« Il le fera. » Le petit serpent parla d'un air déterminé, sur un ton ferme. « Il me tuera, c'est certain ! »
Tout en disant cela, le petit serpent retira son vêtement et le lui drapa sur les épaules.
Bai Qingqing, elle aussi, se sentait incertaine, trouvant qu'il était très risqué de laisser le petit serpent rentrer seul.
Elle n'insista donc pas davantage. Elle dit simplement, avec un brin de pitié : « Nous avons un lit chauffé à la maison maintenant et la chambre est bien chaude. Si tu venais, tu n'aurais plus besoin d'hiberner. »
Le petit serpent resta sans voix.
Bai Qingqing déposa un baiser sur le front du petit serpent. La douceur glacée de sa peau la surprit. Les enfants ont vraiment une belle peau.
Le petit serpent se raidit, et son visage pâle s'empourpra instantanément. Bai Qingqing éclata de rire en voyant cela.
Il était si timide. Mais c'était aussi parce qu'elle s'était éloignée de lui. S'ils passaient du temps ensemble souvent, le petit serpent remuerait la queue de joie, comme le font les petits léopards.
« On y va, alors », dit Bai Qingqing, le cœur serré de le quitter.
Le petit serpent tressaillit brusquement et dit avec anxiété : « Attends, j'ai quelque chose à te donner. »
Après avoir dit cela, il se tourna, courut vers le trou et y sauta.
Bai Qingqing regarda par curiosité. Le petit serpent remonta, portant une pile de peau de serpent luisante.
« Prends-la pour t'en faire des vêtements. » Le petit serpent tendit la peau devant elle, ses yeux rouges exprimant nervosité et attente.
Bai Qingqing fit immédiatement un pas en arrière. « Ça ne va pas. Tu ne dois pas donner ça à n'importe qui, tu comprends ? »

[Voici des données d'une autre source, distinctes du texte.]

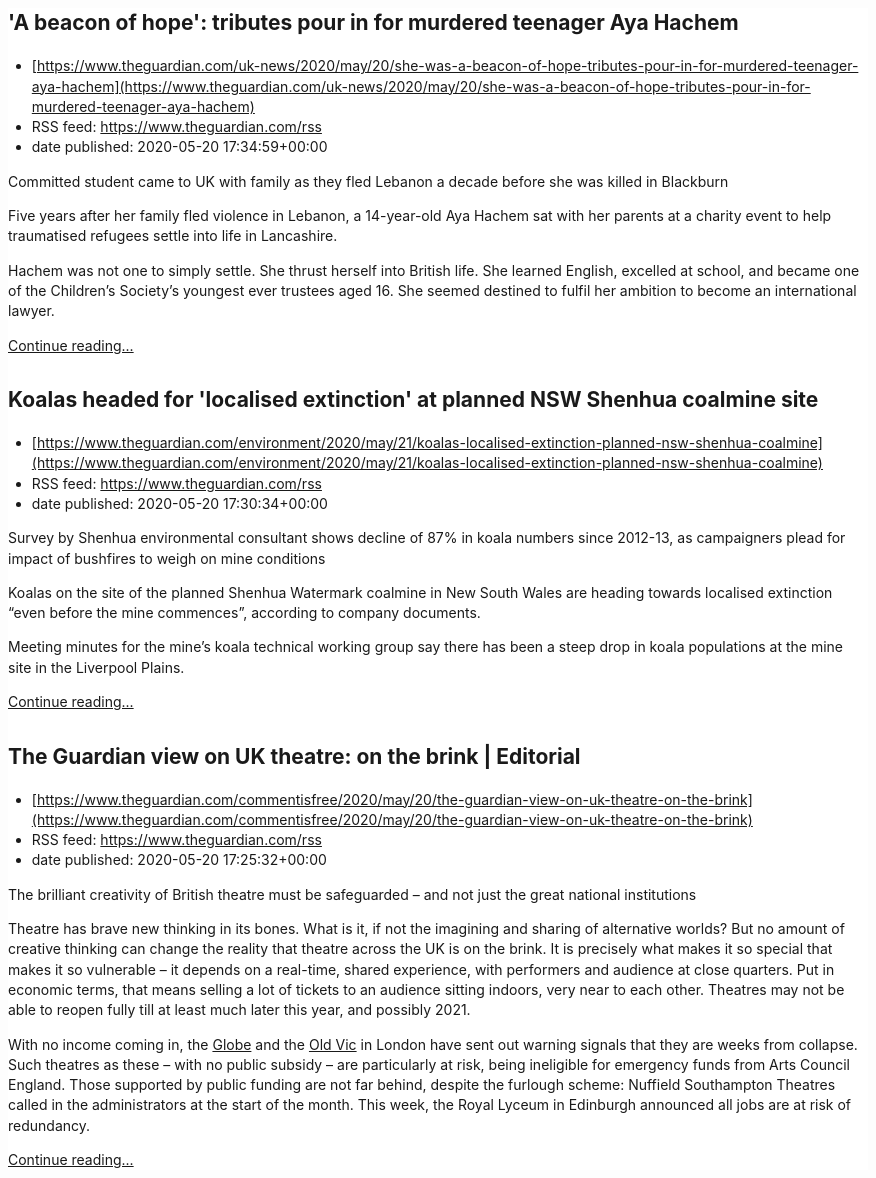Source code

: ## 'A beacon of hope': tributes pour in for murdered teenager Aya Hachem
 - [https://www.theguardian.com/uk-news/2020/may/20/she-was-a-beacon-of-hope-tributes-pour-in-for-murdered-teenager-aya-hachem](https://www.theguardian.com/uk-news/2020/may/20/she-was-a-beacon-of-hope-tributes-pour-in-for-murdered-teenager-aya-hachem)
 - RSS feed: https://www.theguardian.com/rss
 - date published: 2020-05-20 17:34:59+00:00

<p>Committed student came to UK with family as they fled Lebanon a decade before she was killed in Blackburn</p><p>Five years after her family fled violence in Lebanon, a 14-year-old Aya Hachem sat with her parents at a charity event to help traumatised refugees settle into life in Lancashire.</p><p>Hachem was not one to simply settle. She thrust herself into British life. She learned English, excelled at school, and became one of the Children’s Society’s youngest ever trustees aged 16. She seemed destined to fulfil her ambition to become an international lawyer.</p> <a href="https://www.theguardian.com/uk-news/2020/may/20/she-was-a-beacon-of-hope-tributes-pour-in-for-murdered-teenager-aya-hachem">Continue reading...</a>

## Koalas headed for 'localised extinction' at planned NSW Shenhua coalmine site
 - [https://www.theguardian.com/environment/2020/may/21/koalas-localised-extinction-planned-nsw-shenhua-coalmine](https://www.theguardian.com/environment/2020/may/21/koalas-localised-extinction-planned-nsw-shenhua-coalmine)
 - RSS feed: https://www.theguardian.com/rss
 - date published: 2020-05-20 17:30:34+00:00

<p>Survey by Shenhua environmental consultant shows decline of 87% in koala numbers since 2012-13, as campaigners plead for impact of bushfires to weigh on mine conditions </p><p> Koalas on the site of the planned Shenhua Watermark coalmine in New South Wales are heading towards localised extinction “even before the mine commences”, according to company documents.</p><p>Meeting minutes for the mine’s koala technical working group say there has been a steep drop in koala populations at the mine site in the Liverpool Plains.</p> <a href="https://www.theguardian.com/environment/2020/may/21/koalas-localised-extinction-planned-nsw-shenhua-coalmine">Continue reading...</a>

## The Guardian view on UK theatre: on the brink | Editorial
 - [https://www.theguardian.com/commentisfree/2020/may/20/the-guardian-view-on-uk-theatre-on-the-brink](https://www.theguardian.com/commentisfree/2020/may/20/the-guardian-view-on-uk-theatre-on-the-brink)
 - RSS feed: https://www.theguardian.com/rss
 - date published: 2020-05-20 17:25:32+00:00

<p>The brilliant creativity of British theatre must be safeguarded – and not just the great national institutions</p><p>Theatre has brave new thinking in its bones. What is it, if not the imagining and sharing of alternative worlds? But no amount of creative thinking can change the reality that theatre across the UK is on the brink. It is precisely what makes it so special that makes it so vulnerable – it depends on a real-time, shared experience, with performers and audience at close quarters. Put in economic terms, that means selling a lot of tickets to an audience sitting indoors, very near to each other. Theatres may not be able to reopen fully till at least much later this year, and possibly 2021.</p><p>With no income coming in, the <a href="https://www.theguardian.com/culture/2020/may/18/arts-funding-plea-as-shakespeare-globe-warns-it-may-not-survive-covid-19-crisis" title="">Globe</a> and the <a href="https://www.theguardian.com/stage/2020/may/13/old-vic-theatre-perilous-matthew-warchus" title="">Old Vic</a> in London have sent out warning signals that they are weeks from collapse. Such theatres as these – with no public subsidy – are particularly at risk, being ineligible for emergency funds from Arts Council England. Those supported by public funding are not far behind, despite the furlough scheme: Nuffield Southampton Theatres called in the administrators at the start of the month. This week, the Royal Lyceum in Edinburgh announced all jobs are at risk of redundancy.</p> <a href="https://www.theguardian.com/commentisfree/2020/may/20/the-guardian-view-on-uk-theatre-on-the-brink">Continue reading...</a>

Le petit serpent afficha aussitôt un air triste, la regardant avec chagrin. Il dit : « Papa a donné toutes ses peaux de serpent à toi. »
« C'est parce que ton père est mon compagnon », expliqua Bai Qingqing, impuissante.
« Tu es encore jeune. Peu importe qui c'est, ne le donne pas, tu as compris ? Le mieux, c'est de l'enterrer, puis de la déterrer quand tu seras mature. »
Après cela, Bai Qingqing jeta un œil à la peau de serpent du petit serpent. Son cœur se serra.
Curtis avait dit que l'année de sa maturité, sa peau de serpent était la plus douce. Elle se demanda si celle du petit serpent provenait de sa mue de maturité.
Si c'était le cas, il était trop pitoyable.
Car cette peau... était trop petite.
À en juger par la largeur, il était impossible d'en faire une robe tube. On ne pouvait qu'en assembler deux morceaux.
Bai Qingqing essuya intérieurement ses larmes pour son fils. Si cette peau devait être la plus belle mue du petit serpent, ce serait assurément une grande perte pour sa future compagne !
« J'ai compris. »
Le petit serpent retira sa main et baissa la tête, ne laissant pas voir son expression.
Bai Qingqing retira à nouveau le manteau drapé sur elle, couvrant le corps nu du petit serpent.
« Garde ce vêtement. Couvre-toi quand tu dors. Maman t'apportera une jupe en peau de bête la prochaine fois. »
La tête du petit serpent se releva d'un coup, ses yeux brillaient. « D'accord ! Je n'hibernerai plus. Je t'attendrai ici. »
Bai Qingqing lui fit un signe sur le front. « Va hiberner ! Je ne ressortirai pas de sitôt. An'an ne peut pas rester loin de moi trop longtemps. »
« Oh. » Le petit serpent baissa la tête, déçu.
« Rentrons. »
Parker la souleva soudain en travers de ses bras, lançant un regard glacial de côté au petit serpent, qui afficha instantanément une expression féroce.
« On y va ! »
Parker emporta Bai Qingqing, les petits léopards trottinant derrière eux.
Le petit serpent les suivit jusqu'à la grotte, n'arborant plus son air doux. Son expression était maintenant froide comme la neige.
Ses yeux restaient fixés sur le groupe qui s'éloignait. Sa main s'agrippa à la paroi rocheuse, exerçant une telle force que ses jointures blanchirent. Ses doigts s'enfoncèrent même dans la roche.
Ce ne fut que lorsque les silhouettes disparurent de son champ de vision que le petit serpent relâcha sa main, puis se retourna pour entrer dans la grotte.
Une petite empreinte de main restait sur le mur. Un flocon de neige dérivait et vint s'y poser.